■ Aim of the task
Set down the material below in full, matching it exactly.

■ Extracted information
#####

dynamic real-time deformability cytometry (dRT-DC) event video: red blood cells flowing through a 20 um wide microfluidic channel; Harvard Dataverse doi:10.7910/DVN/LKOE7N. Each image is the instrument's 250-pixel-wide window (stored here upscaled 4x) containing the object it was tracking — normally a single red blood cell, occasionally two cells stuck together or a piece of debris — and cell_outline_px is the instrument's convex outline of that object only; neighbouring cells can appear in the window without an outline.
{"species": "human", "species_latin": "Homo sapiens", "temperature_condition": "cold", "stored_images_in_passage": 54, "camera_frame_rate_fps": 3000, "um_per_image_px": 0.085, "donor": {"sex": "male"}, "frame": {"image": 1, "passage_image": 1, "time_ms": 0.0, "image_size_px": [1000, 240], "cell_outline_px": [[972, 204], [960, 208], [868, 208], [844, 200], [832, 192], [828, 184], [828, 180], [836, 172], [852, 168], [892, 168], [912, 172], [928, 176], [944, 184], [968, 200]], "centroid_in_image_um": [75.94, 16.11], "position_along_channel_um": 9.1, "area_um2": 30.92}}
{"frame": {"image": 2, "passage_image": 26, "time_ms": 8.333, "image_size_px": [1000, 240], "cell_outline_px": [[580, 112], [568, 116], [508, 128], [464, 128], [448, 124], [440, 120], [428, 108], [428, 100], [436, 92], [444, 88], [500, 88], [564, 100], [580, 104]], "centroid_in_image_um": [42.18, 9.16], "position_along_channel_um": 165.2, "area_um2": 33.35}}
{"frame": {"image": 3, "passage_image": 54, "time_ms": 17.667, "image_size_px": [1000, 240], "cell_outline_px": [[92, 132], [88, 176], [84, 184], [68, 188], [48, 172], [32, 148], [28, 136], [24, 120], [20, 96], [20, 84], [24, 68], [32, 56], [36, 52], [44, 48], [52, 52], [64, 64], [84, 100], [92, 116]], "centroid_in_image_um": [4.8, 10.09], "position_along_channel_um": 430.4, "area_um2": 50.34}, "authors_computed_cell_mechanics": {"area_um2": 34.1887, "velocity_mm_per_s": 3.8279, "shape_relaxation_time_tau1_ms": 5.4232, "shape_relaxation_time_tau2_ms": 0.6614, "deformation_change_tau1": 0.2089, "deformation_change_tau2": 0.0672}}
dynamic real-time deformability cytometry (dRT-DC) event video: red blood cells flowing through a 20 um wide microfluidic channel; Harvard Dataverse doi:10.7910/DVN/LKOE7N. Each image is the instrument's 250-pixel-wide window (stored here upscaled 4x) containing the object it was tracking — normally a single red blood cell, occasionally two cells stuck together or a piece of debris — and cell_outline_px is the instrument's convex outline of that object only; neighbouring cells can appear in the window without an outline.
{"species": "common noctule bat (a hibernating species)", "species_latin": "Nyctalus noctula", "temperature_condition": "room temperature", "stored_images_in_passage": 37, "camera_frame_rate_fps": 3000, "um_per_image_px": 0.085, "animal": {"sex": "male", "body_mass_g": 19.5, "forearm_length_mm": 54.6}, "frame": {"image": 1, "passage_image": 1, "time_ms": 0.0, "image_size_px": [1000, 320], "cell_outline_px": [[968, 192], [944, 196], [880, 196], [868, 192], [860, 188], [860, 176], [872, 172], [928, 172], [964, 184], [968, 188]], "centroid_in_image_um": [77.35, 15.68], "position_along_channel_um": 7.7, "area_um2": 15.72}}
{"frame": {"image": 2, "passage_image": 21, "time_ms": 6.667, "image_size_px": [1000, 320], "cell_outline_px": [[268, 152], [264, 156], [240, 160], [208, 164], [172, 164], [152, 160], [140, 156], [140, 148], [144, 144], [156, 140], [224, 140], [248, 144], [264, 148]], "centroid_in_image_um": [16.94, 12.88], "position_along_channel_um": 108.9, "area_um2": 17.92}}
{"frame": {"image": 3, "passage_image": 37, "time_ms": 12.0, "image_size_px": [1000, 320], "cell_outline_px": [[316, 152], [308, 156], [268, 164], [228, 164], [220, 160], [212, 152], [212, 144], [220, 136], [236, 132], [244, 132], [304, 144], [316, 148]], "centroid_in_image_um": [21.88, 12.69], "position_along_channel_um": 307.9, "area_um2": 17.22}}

#####

■ Result
dynamic real-time deformability cytometry (dRT-DC) event video: red blood cells flowing through a 20 um wide microfluidic channel; Harvard Dataverse doi:10.7910/DVN/LKOE7N. Each image is the instrument's 250-pixel-wide window (stored here upscaled 4x) containing the object it was tracking — normally a single red blood cell, occasionally two cells stuck together or a piece of debris — and cell_outline_px is the instrument's convex outline of that object only; neighbouring cells can appear in the window without an outline.
{"species": "human", "species_latin": "Homo sapiens", "temperature_condition": "cold", "stored_images_in_passage": 54, "camera_frame_rate_fps": 3000, "um_per_image_px": 0.085, "donor": {"sex": "male"}, "frame": {"image": 1, "passage_image": 1, "time_ms": 0.0, "image_size_px": [1000, 240], "cell_outline_px": [[972, 204], [960, 208], [868, 208], [844, 200], [832, 192], [828, 184], [828, 180], [836, 172], [852, 168], [892, 168], [912, 172], [928, 176], [944, 184], [968, 200]], "centroid_in_image_um": [75.94, 16.11], "position_along_channel_um": 9.1, "area_um2": 30.92}}
{"frame": {"image": 2, "passage_image": 26, "time_ms": 8.333, "image_size_px": [1000, 240], "cell_outline_px": [[580, 112], [568, 116], [508, 128], [464, 128], [448, 124], [440, 120], [428, 108], [428, 100], [436, 92], [444, 88], [500, 88], [564, 100], [580, 104]], "centroid_in_image_um": [42.18, 9.16], "position_along_channel_um": 165.2, "area_um2": 33.35}}
{"frame": {"image": 3, "passage_image": 54, "time_ms": 17.667, "image_size_px": [1000, 240], "cell_outline_px": [[92, 132], [88, 176], [84, 184], [68, 188], [48, 172], [32, 148], [28, 136], [24, 120], [20, 96], [20, 84], [24, 68], [32, 56], [36, 52], [44, 48], [52, 52], [64, 64], [84, 100], [92, 116]], "centroid_in_image_um": [4.8, 10.09], "position_along_channel_um": 430.4, "area_um2": 50.34}, "authors_computed_cell_mechanics": {"area_um2": 34.1887, "velocity_mm_per_s": 3.8279, "shape_relaxation_time_tau1_ms": 5.4232, "shape_relaxation_time_tau2_ms": 0.6614, "deformation_change_tau1": 0.2089, "deformation_change_tau2": 0.0672}}
dynamic real-time deformability cytometry (dRT-DC) event video: red blood cells flowing through a 20 um wide microfluidic channel; Harvard Dataverse doi:10.7910/DVN/LKOE7N. Each image is the instrument's 250-pixel-wide window (stored here upscaled 4x) containing the object it was tracking — normally a single red blood cell, occasionally two cells stuck together or a piece of debris — and cell_outline_px is the instrument's convex outline of that object only; neighbouring cells can appear in the window without an outline.
{"species": "common noctule bat (a hibernating species)", "species_latin": "Nyctalus noctula", "temperature_condition": "room temperature", "stored_images_in_passage": 37, "camera_frame_rate_fps": 3000, "um_per_image_px": 0.085, "animal": {"sex": "male", "body_mass_g": 19.5, "forearm_length_mm": 54.6}, "frame": {"image": 1, "passage_image": 1, "time_ms": 0.0, "image_size_px": [1000, 320], "cell_outline_px": [[968, 192], [944, 196], [880, 196], [868, 192], [860, 188], [860, 176], [872, 172], [928, 172], [964, 184], [968, 188]], "centroid_in_image_um": [77.35, 15.68], "position_along_channel_um": 7.7, "area_um2": 15.72}}
{"frame": {"image": 2, "passage_image": 21, "time_ms": 6.667, "image_size_px": [1000, 320], "cell_outline_px": [[268, 152], [264, 156], [240, 160], [208, 164], [172, 164], [152, 160], [140, 156], [140, 148], [144, 144], [156, 140], [224, 140], [248, 144], [264, 148]], "centroid_in_image_um": [16.94, 12.88], "position_along_channel_um": 108.9, "area_um2": 17.92}}
{"frame": {"image": 3, "passage_image": 37, "time_ms": 12.0, "image_size_px": [1000, 320], "cell_outline_px": [[316, 152], [308, 156], [268, 164], [228, 164], [220, 160], [212, 152], [212, 144], [220, 136], [236, 132], [244, 132], [304, 144], [316, 148]], "centroid_in_image_um": [21.88, 12.69], "position_along_channel_um": 307.9, "area_um2": 17.22}}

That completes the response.